Wie sicher sind die Produkte?
Neue Sorten unterliegen weiter der gesetzlich geregelten Sortenprüfung und -zulassung. Sprich: Komplett ungeprüft kommen auch künftig gentechnisch veränderte Pflanzen nicht auf den Markt.
Welche Vorteile kann diese neue Gentechnik bieten?
Viele Forscher sehen enormes Potenzial. So besteht die Hoffnung, etwa eine Weizensorte zu entwickeln, die gegen die Pilzkrankheit Mehltau resistent ist. Aber auch stressresistente Maispflanzen oder allergenfreie Erdnüsse sind denkbar. Befürworter erhoffen sich auch positive Effekte durch widerstandsfähige Pflanzen mit Blick auf Hunger und Klimakrise. Zudem erwarten Befürworter, dass europäische Landwirte wettbewerbsfähiger werden. In anderen Ländern gelten bereits schwächere Regeln für moderne Gentechnikverfahren.
Welche Risiken sehen Kritiker?
Unter anderem steht die Befürchtung im Raum, dass neue Gentechnik-Methoden weitreichend genutzt werden – also für deutlich mehr als Veränderungen, die auch herkömmlich entstehen könnten. Die Ökologin Katja Tielbörger warnte in der FAZ davor, dass sich gentechnisch veränderte Pflanzen in der Wildnis ausbreiten könnten. Dies berge Risiken für das Gleichgewicht eines Ökosystems.
Welche Auswirkungen gibt es auf den Pestizideinsatz?
Befürworter erhoffen sich etwa durch resistentere Sorten einen geringeren Einsatz von Pestiziden.

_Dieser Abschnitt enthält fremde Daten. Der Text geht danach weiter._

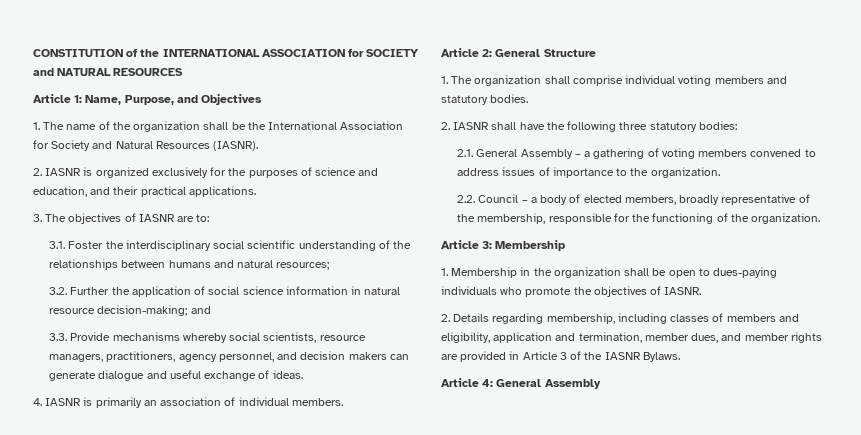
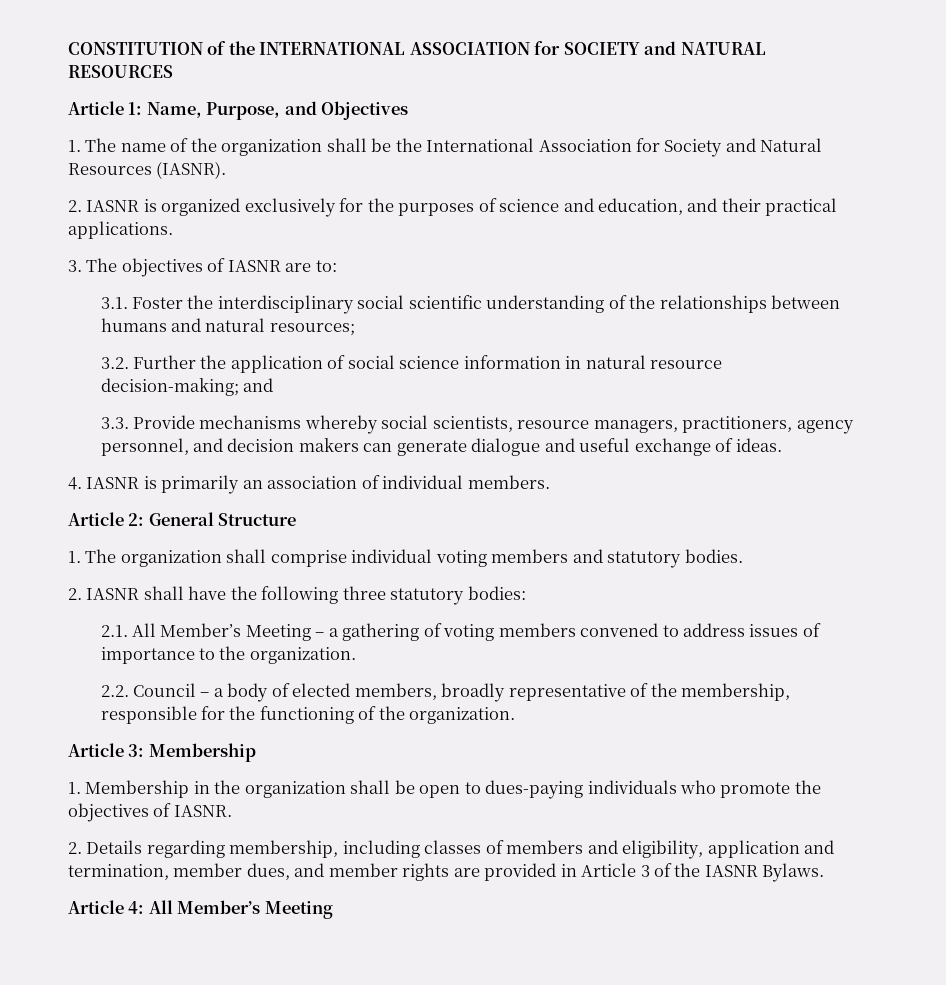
[476,149,573,159] General Assembly -> [131,623,311,641] All Member’s Meeting
[496,379,601,389] General Assembly -> [148,900,333,919] All Member’s Meeting

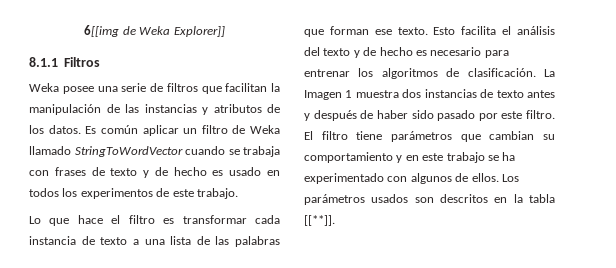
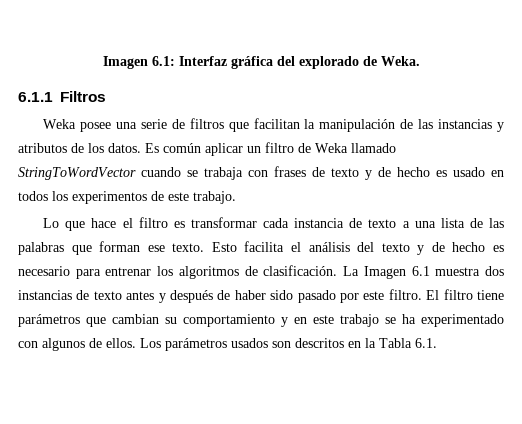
[84,25,225,37] [29,57,58,67] 6[[img de Weka Explorer]] // 8.1.1 -> [102,56,420,69] [18,92,53,102] Imagen 6.1: Interfaz gráfica del explorado de Weka. // 6.1.1
[345,90,353,98] 1 -> [411,266,430,276] 6.1
[529,194,555,203] [304,215,335,226] tabla [[**]]. -> [379,338,437,348] Tabla 6.1.

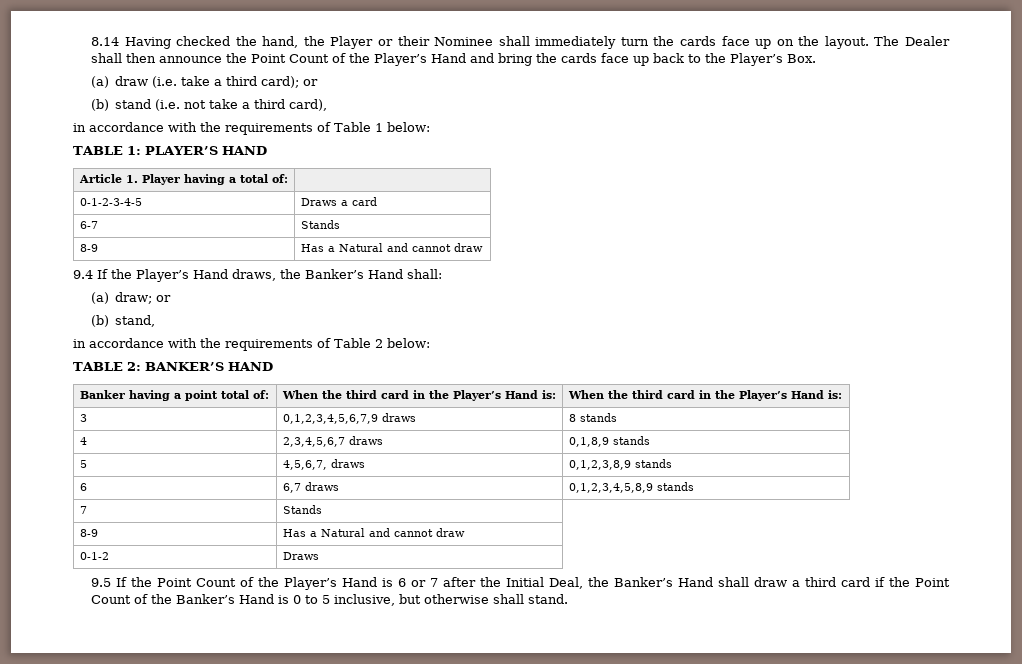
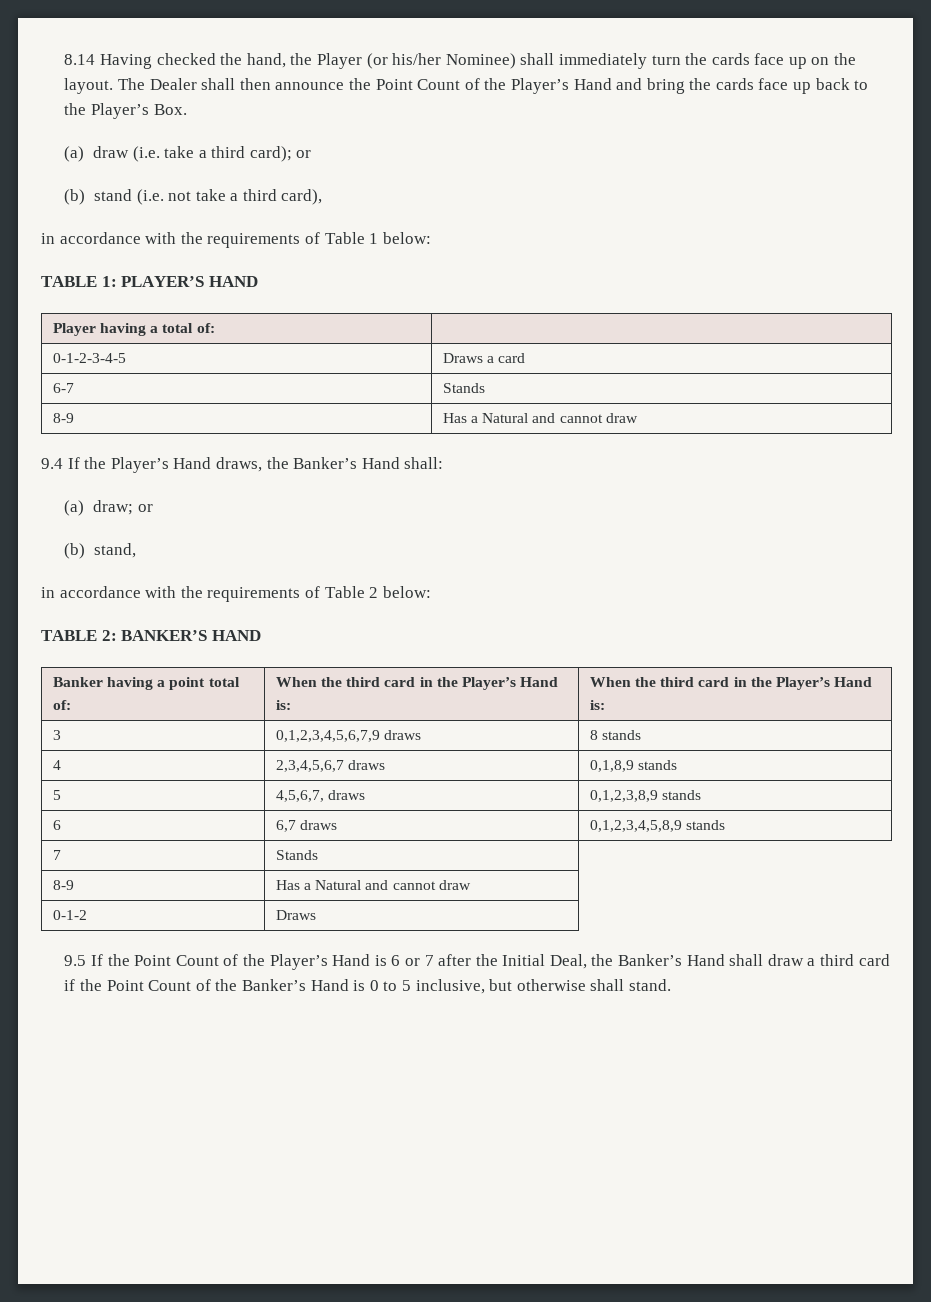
[377,36,494,46] or their Nominee -> [366,53,516,69] (or his/her Nominee)
[78,174,138,183] Article 1. -> (258, 281) none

Theoretisch kann Pflanzen aber auch eine höhere Toleranz gegen Unkraut- und Insektenvernichter angezüchtet werden, was einen höheren Einsatz der Pflanzenschutzmittel ermöglichen würde. Dänemarks Landwirtschaftsminister Jacob Jensen sagte: „Diese neuen Sorten könnten widerstandsfähiger gegenüber den Auswirkungen des Klimawandels wie Dürren oder Überschwemmungen sein und weniger Düngemittel und Pestizide benötigen.“
Wie viel Gentechnik steckt bereits in unserem Essen?
Indirekt landet Gentechnik auch jetzt schon auf unseren Tellern. Keine Kennzeichnungspflicht besteht zum Beispiel für Produkte von Tieren, die mit gentechnisch veränderten Futtermitteln gefüttert wurden. Zudem sind bestimmte Methoden, bei denen etwa genetische Veränderung durch Bestrahlung oder Chemikalien vorgenommen wird, bereits jetzt teils von der Regulierung und Kennzeichnung nach Gentechnikrecht ausgenommen.
Was sind die nächsten Schritte?
Die neuen Vorgaben müssen noch vom EU-Parlament und den EU-Staaten bestätigt werden. Normalerweise ist das Formsache, wenn sich die Unterhändler der Institutionen zuvor auf einen Kompromiss geeinigt haben. Sollte es entsprechende Mehrheiten geben, dürfte das noch nicht das Ende des Widerstands gegen das Vorhaben sein. Die Arbeitsgemeinschaft bäuerliche Landwirtschaft will zusammen mit anderen Organisationen und Verbänden die Verordnung rechtlich überprüfen lassen, um sie zu Fall zu bringen.